Bir at yarışı sırasında spor yorumcuları genellikle favori atın "kazanma isteğinden" bahseder. Peki atlar bir yarışta olduklarını biliyorlar mı? Gerçekten kazanma arzuları var mı? At davranışı uzmanı Cathrynne Henshall, bu sorunun cevabının büyük olasılıkla hayır olduğunu söylüyor.
Atın bakış açısına göre, bir yarışı kazanmanın herhangi bir ödülü yoktur. Bitiş çizgisini geçmek bir baskıdan kurtulmaya denk gelir: elbette, nihayet dörtnala koşmayı bırakabilirler ve artık jokey tarafından kamçılanmazlar. Ancak bu durum yarışı bitirdikten sonra tüm atlar için geçerlidir. Dolayısıyla, atı birinciliğe ulaşmak için gönüllü olarak daha hızlı dörtnala koşmaya motive edecek çok az doğrudan fayda vardır.
Kazanmak Hayvansı Bir Şey Değildir
Cathrynne Henshall, dörtnala koşmanın tipik bir at davranışı olduğunu ve atların yarışmasalar bile genellikle gruplar halinde koştuklarını, yani sosyal hayvanlar olduklarını söylüyor. Dolayısıyla, vahşi doğada yırtıcılara maruz kalmalarını en aza indirmek için hareketlerini senkronize ederler.

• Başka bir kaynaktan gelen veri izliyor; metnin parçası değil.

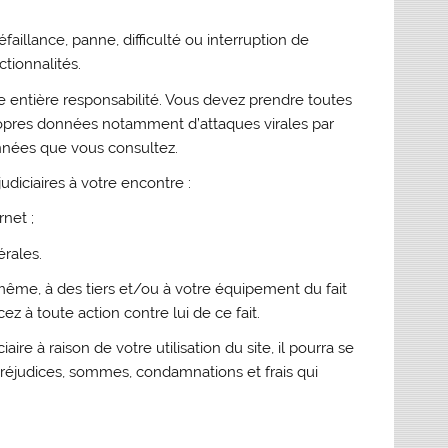
aillance, panne, difficulté ou interruption de
tionnalités.
re entière responsabilité. Vous devez prendre toutes
ropres données notamment d’attaques virales par
onnées que vous consultez.
udiciaires à votre encontre :
rnet ;
érales.
ême, à des tiers et/ou à votre équipement du fait
z à toute action contre lui de ce fait.
aire à raison de votre utilisation du site, il pourra se
préjudices, sommes, condamnations et frais qui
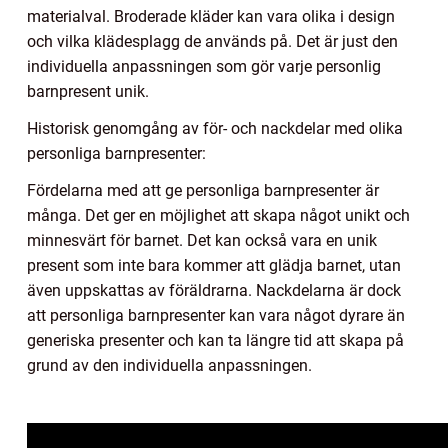
materialval. Broderade kläder kan vara olika i design
och vilka klädesplagg de används på. Det är just den
individuella anpassningen som gör varje personlig
barnpresent unik.
Historisk genomgång av för- och nackdelar med olika
personliga barnpresenter:
Fördelarna med att ge personliga barnpresenter är
många. Det ger en möjlighet att skapa något unikt och
minnesvärt för barnet. Det kan också vara en unik
present som inte bara kommer att glädja barnet, utan
även uppskattas av föräldrarna. Nackdelarna är dock
att personliga barnpresenter kan vara något dyrare än
generiska presenter och kan ta längre tid att skapa på
grund av den individuella anpassningen.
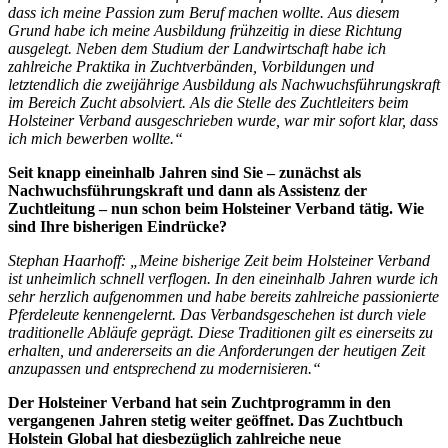
dass ich meine Passion zum Beruf machen wollte. Aus diesem
Grund habe ich meine Ausbildung frühzeitig in diese Richtung
ausgelegt. Neben dem Studium der Landwirtschaft habe ich
zahlreiche Praktika in Zuchtverbänden, Vorbildungen und
letztendlich die zweijährige Ausbildung als Nachwuchsführungskraft
im Bereich Zucht absolviert. Als die Stelle des Zuchtleiters beim
Holsteiner Verband ausgeschrieben wurde, war mir sofort klar, dass
ich mich bewerben wollte.“
Seit knapp eineinhalb Jahren sind Sie – zunächst als
Nachwuchsführungskraft und dann als Assistenz der
Zuchtleitung – nun schon beim Holsteiner Verband tätig. Wie
sind Ihre bisherigen Eindrücke?
Stephan Haarhoff: „Meine bisherige Zeit beim Holsteiner Verband
ist unheimlich schnell verflogen. In den eineinhalb Jahren wurde ich
sehr herzlich aufgenommen und habe bereits zahlreiche passionierte
Pferdeleute kennengelernt. Das Verbandsgeschehen ist durch viele
traditionelle Abläufe geprägt. Diese Traditionen gilt es einerseits zu
erhalten, und andererseits an die Anforderungen der heutigen Zeit
anzupassen und entsprechend zu modernisieren.“
Der Holsteiner Verband hat sein Zuchtprogramm in den
vergangenen Jahren stetig weiter geöffnet. Das Zuchtbuch
Holstein Global hat diesbezüglich zahlreiche neue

Bu senkronizasyon, gruptaki diğer atlarınkine benzer bir hızı korumayı (uyumu korumak için), aralarında çarpışmaları önlemek için daha dikkatli olmayı ve hızlarını çevreye uyarlamayı içerir. Kazanmak", atı gruptan uzaklaştırarak yırtıcılara maruz bıraktığı için olumsuz sonuçlar doğurabilir.
At Eğitimi Doğuştan Gelen Yetenekleri Ortadan Kaldırıyor
Bir at yarışı sırasında iki faktör devreye girer: Atın doğuştan gelen hemcinsleriyle senkronize olma eğilimi (yukarıda görüldüğü gibi) ve jokey tarafından verilen sinyallere yanıt olarak aynı eğilimi göz ardı etme yeteneği. Jokey, atın doğuştan gelen tepkilerini eğitim yoluyla etkisiz hale getirir.
Yani atlar bir yarış sırasında ne yapmaları gerektiğini eğitim, zaman ve deneyimle öğrenirler. Cathrynne Henshall, atların meşhur "kazanma arzusu" konusunda kesin konuşuyor: Dörtnala koşmalarının amacının pistte belli bir noktaya diğer atlardan önce varmak olduğunu muhtemelen bilmiyorlar.